Investors on the local front shrugged off the concerns over Turkey crisis, and focused on the planned trade discussions between the US and China later this month. Sentiment turned positive with the KLCI rising 0.35%. Market breadth was also positive with 466 advancers vs 403 decliners. Still, market participants were looking for export-driven opportunities last Friday on the back of depreciation pressure on the ringgit.

Wall Street ended on a positive note as National Economic Council Director, Larry Kudlow confirmed on a previous statement related to US and China would hold a fresh round of trade discussions later on this month as well as President Trump and President Xi hope to discuss US-China trade in November. The Dow and S&P500 rose 0.43% and 0.33%, respectively, while Nasdaq added 0.13%.

TECHNICAL OUTLOOK: KLCI

The FBM KLCI has been trending sideways below the SMA200 and hovering within a narrow range (1,773-1,789) over the past four trading days. The MACD indicator is suggesting that the KLCI could further consolidate over the near term. Meanwhile, the RSI and Stochastic oscillators are mixed and we could anticipate that the KLCI’s upside to be capped near 1,800.

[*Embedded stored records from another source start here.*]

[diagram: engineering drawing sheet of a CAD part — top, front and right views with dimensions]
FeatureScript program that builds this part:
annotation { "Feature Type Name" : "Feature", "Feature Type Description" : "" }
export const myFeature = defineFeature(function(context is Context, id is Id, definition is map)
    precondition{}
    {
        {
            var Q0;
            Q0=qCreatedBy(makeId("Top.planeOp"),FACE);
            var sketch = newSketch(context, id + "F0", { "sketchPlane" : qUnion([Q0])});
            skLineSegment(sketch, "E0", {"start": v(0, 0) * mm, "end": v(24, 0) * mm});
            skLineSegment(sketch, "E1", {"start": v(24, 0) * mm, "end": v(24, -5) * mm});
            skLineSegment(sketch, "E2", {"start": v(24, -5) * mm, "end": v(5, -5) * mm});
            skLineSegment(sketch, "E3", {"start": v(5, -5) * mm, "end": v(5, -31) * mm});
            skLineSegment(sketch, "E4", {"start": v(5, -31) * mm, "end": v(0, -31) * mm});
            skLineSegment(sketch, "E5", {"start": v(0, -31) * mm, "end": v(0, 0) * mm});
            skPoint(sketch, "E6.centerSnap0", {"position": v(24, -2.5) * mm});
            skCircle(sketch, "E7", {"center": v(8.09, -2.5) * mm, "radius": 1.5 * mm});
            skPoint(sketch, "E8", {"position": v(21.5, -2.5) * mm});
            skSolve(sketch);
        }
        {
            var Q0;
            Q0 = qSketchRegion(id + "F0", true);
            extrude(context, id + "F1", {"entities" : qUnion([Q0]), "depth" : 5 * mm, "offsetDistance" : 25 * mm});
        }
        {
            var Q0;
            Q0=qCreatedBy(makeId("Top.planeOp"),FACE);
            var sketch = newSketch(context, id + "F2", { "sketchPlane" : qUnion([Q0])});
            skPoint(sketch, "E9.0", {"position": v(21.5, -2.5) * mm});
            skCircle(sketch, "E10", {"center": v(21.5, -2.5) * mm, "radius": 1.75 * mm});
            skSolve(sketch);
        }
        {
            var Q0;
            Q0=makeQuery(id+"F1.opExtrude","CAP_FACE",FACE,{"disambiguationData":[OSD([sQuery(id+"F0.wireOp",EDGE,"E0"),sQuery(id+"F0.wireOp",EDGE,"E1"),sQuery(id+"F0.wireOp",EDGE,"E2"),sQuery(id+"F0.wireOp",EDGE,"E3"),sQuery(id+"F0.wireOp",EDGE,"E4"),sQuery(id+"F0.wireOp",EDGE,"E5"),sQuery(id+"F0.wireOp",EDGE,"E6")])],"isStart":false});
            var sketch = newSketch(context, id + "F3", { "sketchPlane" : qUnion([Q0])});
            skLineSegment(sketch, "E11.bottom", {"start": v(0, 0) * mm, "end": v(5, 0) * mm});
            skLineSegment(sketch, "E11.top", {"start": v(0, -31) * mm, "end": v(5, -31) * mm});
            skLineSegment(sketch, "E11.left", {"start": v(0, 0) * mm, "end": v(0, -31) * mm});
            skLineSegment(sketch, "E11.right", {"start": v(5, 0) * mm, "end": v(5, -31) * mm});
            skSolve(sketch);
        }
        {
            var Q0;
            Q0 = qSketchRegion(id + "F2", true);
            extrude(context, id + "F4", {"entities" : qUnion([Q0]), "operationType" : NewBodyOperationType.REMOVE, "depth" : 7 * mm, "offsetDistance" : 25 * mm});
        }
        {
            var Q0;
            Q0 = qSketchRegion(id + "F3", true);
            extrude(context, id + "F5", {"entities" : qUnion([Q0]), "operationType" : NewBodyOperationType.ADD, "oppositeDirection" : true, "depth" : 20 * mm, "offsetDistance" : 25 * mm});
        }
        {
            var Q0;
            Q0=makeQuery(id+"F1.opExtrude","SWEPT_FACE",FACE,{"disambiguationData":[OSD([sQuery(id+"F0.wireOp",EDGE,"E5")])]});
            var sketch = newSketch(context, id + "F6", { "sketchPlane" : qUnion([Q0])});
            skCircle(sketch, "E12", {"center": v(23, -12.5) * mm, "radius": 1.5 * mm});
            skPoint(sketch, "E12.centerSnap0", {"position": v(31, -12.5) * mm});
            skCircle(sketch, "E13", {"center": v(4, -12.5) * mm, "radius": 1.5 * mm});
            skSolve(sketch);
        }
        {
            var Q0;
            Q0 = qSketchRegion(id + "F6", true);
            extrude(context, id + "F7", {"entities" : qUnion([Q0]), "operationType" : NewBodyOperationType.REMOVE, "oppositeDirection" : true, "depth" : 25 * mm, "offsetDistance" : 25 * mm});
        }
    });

We believe the recent volatility could persist as the fresh trade developments could be offset by the news flow from the Turkey crisis and the decline in Turkish Lira. Hence, we opine that the market could cautiously over the near term and KLCI’s upside might be limited around 1,800-1,810.

TECHNICAL OUTLOOK: DOW JONES

The Dow extended its rebound after retesting the 25,000 level last week. With the MACD Indicator turning positive last week, coupled with the hooking up of momentum oscillators (RSI and Stochastic), we could expect the Dow to retest the 26,000 level. Support will be pegged around 25,000.

After the comments from Larry Kudlow confirmed on the ‘mid-level discussion’ between the US and China, we would expect firmer trading tone ahead as this could boost investors’ confidence at least for the near term. Upside of the Dow could be located around 25,500- 26,000.

TECHNICAL TRACKER: POH HUAT RESOURCES

Potential beneficiary of escalating US-China trade war and a good proxy to stronger greenback. We believe the 27% share price plunge from 52W high is overdone and grossly priced a consensus 28% decline in FY18 earnings, mainly due to higher raw materials, rising production costs and stronger ringgit. We remain positive on POHUAT’s long term prospects, driven by the resurgence of USD, sturdy furniture demand globally and potential positive spill over effect to more cost competitive manufacturers in ASEAN amid escalating US-China trade tensions. Valuations are undemanding at ex-cash FY19 P/E of 5.5x (25% lower than peers) and 1.11x P/B (21% discount to peers), supported by 4.6% DY (15% higher than industry). Potential LT downtrend reversal amid saucer bottom formation.